People with sarcoidosis may have no symptoms, only vague symptoms of a general nature such as weight loss and fever, or symptoms associated with a specific organ, usually the lungs. More than one organ can be involved. Up to half of people with sarcoidosis have no symptoms when the illness is diagnosed. Thus, the diagnosis can be difficult to make. Signs and symptoms associated with specific organ involvement can include the following:
Inflammation in the lungs can cause shortness of breath, wheezing or cough (often a dry cough). In some people, the symptoms go away; in others there can be permanent scarring and persistent symptoms.
Enlargement of various lymph nodes can occur, especially the lymph nodes in the chest.
Inflammation of the eye can lead to watering, redness, dry eyes, and sensitivity to light. Blurred vision can also occur. In some cases there can be eye involvement with no obvious visual problems; therefore, it is important that an eye doctor perform an eye exam regularly to determine if there is eye involvement.

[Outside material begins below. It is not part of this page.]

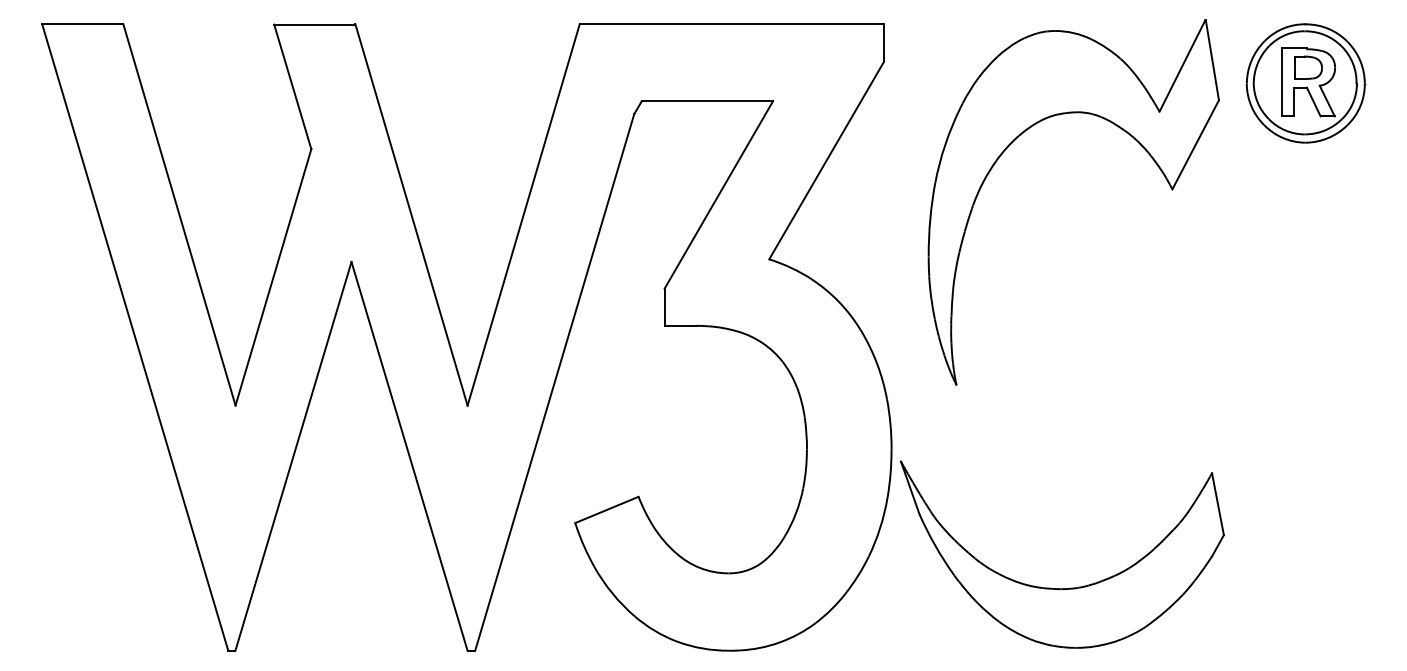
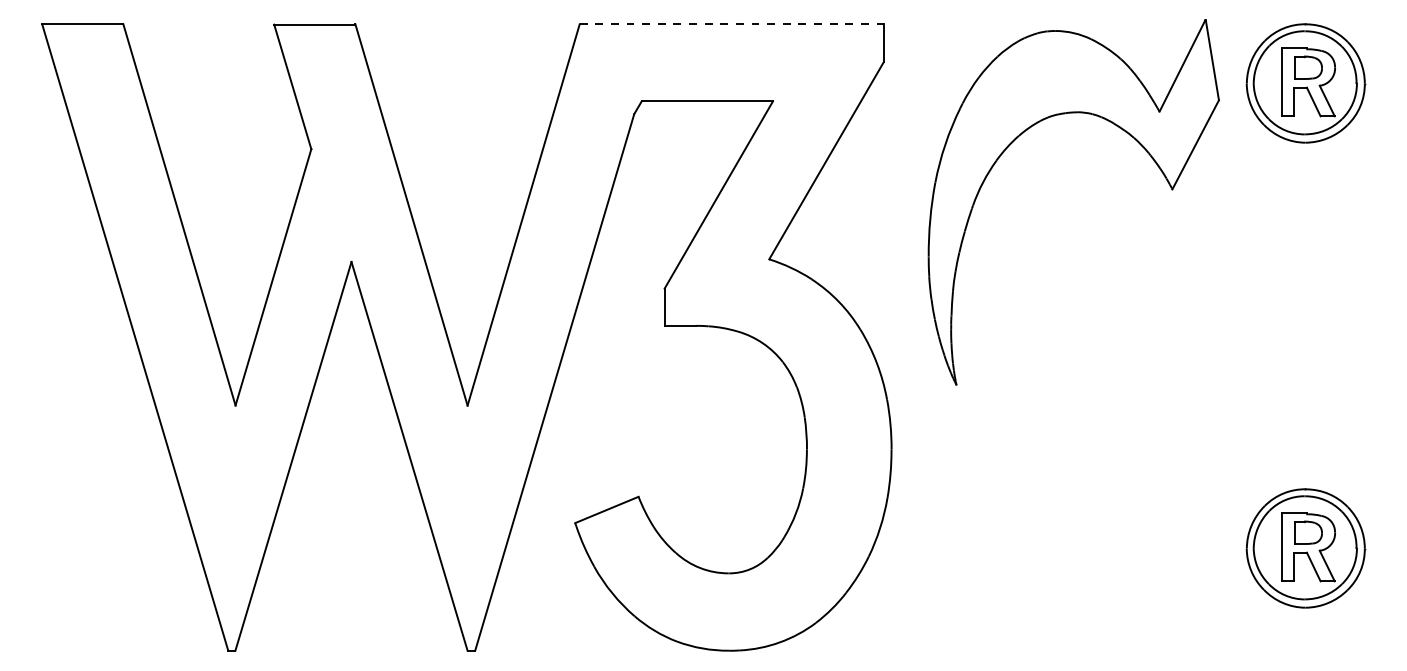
line at (732, 24): solid -> dashed
part at (1305, 548): none -> present
part at (1069, 587): present -> none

Skin involvement may appear as raised, pink or purplish areas or as painful nodules under the skin. These deeper nodules are often found on the legs and may be seen with arthritis from sarcoidosis.
Nodules in the bone can be painful and can cause pain in the hands and feet.
Spleen and Liver
Enlargement of the spleen or liver that a doctor can feel during a physical exam can occur. Abnormal liver tests can also occur.
Heart involvement occurs in a small percentage of people and can be difficult to diagnose. This can include heart rhythm abnormalities and can affect the ability of the heart muscle to pump blood.
Brain and Nervous System
Granulomas can develop in the brain and the nerves and cause many symptoms, including loss of sensation, loss of muscle strength, headaches, and dizziness. Only about one in 100 people with sarcoidosis are affected.
The salivary gland can also be involved with granulomas. People with salivary involvement of their sarcoidosis may have trouble with a dry mouth.